Collect the lines of the entries where "中南e行" shows up.

Extracted records:
-- Opening Marker --
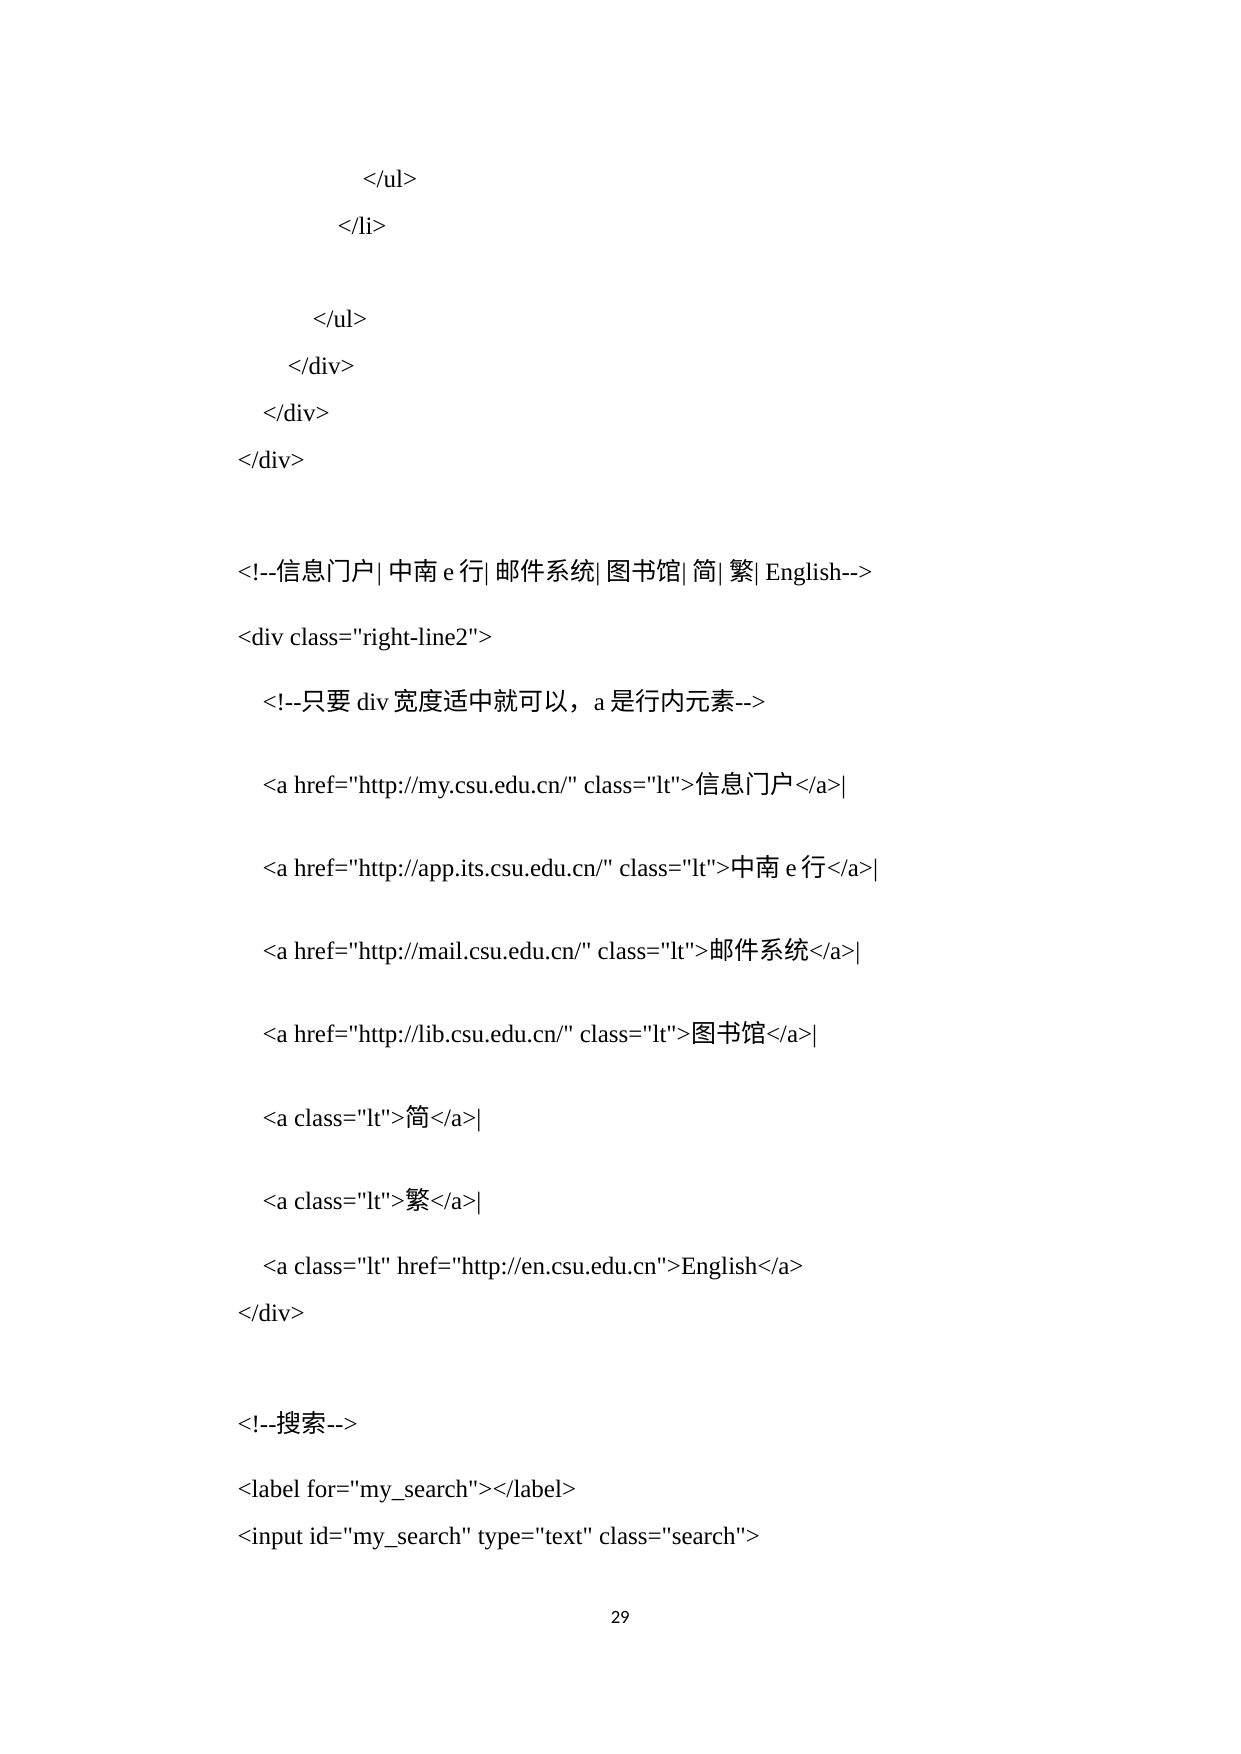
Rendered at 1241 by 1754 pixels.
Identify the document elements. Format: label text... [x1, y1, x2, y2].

text </div> [187, 443, 1053, 476]
text </div> [187, 349, 1053, 382]
text <!--信息门户| 中南e行| 邮件系统| 图书馆| 简| 繁| English--> [187, 537, 1053, 602]
text <a href="http://mail.csu.edu.cn/" class="lt">邮件系统</a>| [187, 916, 1053, 981]
text </li> [187, 209, 1053, 241]
text <div class="right-line2"> [187, 620, 1053, 653]
text <a class="lt" href="http://en.csu.edu.cn">English</a> [187, 1249, 1053, 1281]
text <a href="http://lib.csu.edu.cn/" class="lt">图书馆</a>| [187, 999, 1053, 1064]
text <!--只要div宽度适中就可以，a是行内元素--> [187, 667, 1053, 732]
text <a class="lt">简</a>| [187, 1083, 1053, 1148]
text </div> [187, 1296, 1053, 1328]
text <!--搜索--> [187, 1389, 1053, 1454]
text <a class="lt">繁</a>| [187, 1166, 1053, 1231]
text </ul> [187, 303, 1053, 335]
text <a href="http://app.its.csu.edu.cn/" class="lt">中南e行</a>| [187, 833, 1053, 898]
text </div> [187, 396, 1053, 429]
text </ul> [187, 162, 1053, 194]
text <a href="http://my.csu.edu.cn/" class="lt">信息门户</a>| [187, 750, 1053, 815]
text <label for="my_search"></label> [187, 1473, 1053, 1505]
text <input id="my_search" type="text" class="search"> [187, 1519, 1053, 1552]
-- Closing Marker --
__EXERCISE ANSWER__
text <!--信息门户| 中南e行| 邮件系统| 图书馆| 简| 繁| English--> [187, 537, 1053, 602]
text <a href="http://app.its.csu.edu.cn/" class="lt">中南e行</a>| [187, 833, 1053, 898]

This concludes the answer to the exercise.